(Plain-text engineering files)
----------
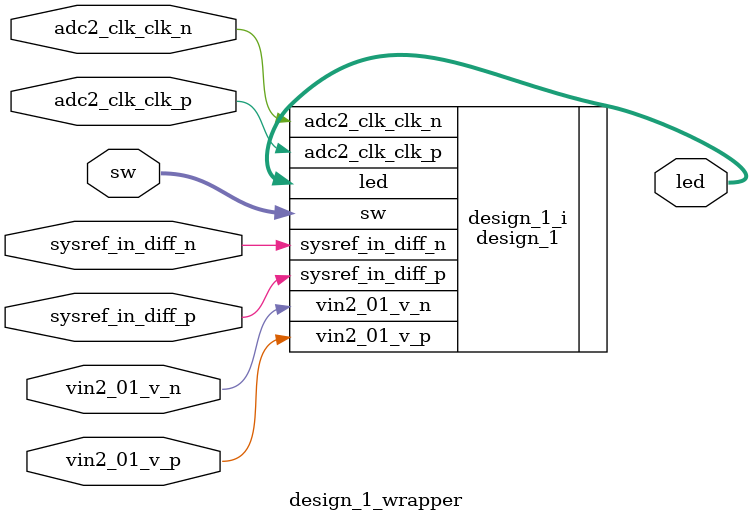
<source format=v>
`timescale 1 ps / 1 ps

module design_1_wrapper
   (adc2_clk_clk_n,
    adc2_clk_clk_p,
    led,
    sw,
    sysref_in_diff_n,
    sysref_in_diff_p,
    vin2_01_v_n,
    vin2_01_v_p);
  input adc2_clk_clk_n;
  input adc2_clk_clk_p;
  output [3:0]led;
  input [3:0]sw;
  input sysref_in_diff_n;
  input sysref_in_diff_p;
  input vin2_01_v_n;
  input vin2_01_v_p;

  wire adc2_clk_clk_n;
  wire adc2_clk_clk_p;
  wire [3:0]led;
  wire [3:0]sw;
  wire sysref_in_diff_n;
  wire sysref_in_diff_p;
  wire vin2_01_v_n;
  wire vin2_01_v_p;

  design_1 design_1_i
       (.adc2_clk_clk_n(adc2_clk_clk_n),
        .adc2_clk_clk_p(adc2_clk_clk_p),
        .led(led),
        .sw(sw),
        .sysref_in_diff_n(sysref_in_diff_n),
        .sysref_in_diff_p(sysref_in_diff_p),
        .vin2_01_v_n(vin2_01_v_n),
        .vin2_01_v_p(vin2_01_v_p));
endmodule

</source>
----------
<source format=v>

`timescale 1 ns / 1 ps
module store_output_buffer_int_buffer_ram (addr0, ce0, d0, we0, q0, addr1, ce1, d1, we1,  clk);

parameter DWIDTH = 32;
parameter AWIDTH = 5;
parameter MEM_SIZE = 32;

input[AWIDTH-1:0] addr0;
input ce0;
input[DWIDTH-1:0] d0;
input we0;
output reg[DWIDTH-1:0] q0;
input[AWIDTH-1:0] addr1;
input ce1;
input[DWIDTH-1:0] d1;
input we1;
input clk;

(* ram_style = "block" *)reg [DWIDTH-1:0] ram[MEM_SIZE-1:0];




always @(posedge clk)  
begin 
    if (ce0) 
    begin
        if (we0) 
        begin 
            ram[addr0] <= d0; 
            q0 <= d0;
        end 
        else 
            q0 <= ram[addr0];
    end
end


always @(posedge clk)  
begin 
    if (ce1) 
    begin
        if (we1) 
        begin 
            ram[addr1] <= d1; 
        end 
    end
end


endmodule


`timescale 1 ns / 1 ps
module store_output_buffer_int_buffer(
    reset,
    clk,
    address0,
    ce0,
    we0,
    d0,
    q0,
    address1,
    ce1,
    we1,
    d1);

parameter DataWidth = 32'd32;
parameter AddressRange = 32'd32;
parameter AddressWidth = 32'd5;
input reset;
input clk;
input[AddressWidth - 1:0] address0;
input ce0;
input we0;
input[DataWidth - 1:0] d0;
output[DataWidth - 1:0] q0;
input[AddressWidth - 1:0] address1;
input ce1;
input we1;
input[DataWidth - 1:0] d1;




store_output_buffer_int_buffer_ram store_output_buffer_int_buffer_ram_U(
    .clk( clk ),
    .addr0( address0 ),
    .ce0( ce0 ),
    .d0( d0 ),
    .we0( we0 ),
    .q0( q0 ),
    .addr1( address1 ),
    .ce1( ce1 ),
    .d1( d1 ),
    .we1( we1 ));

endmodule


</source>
----------
Count of lines in the data above that contain the string "DataWidth": give this number and no other words.

_SOLUTION BELOW_: 4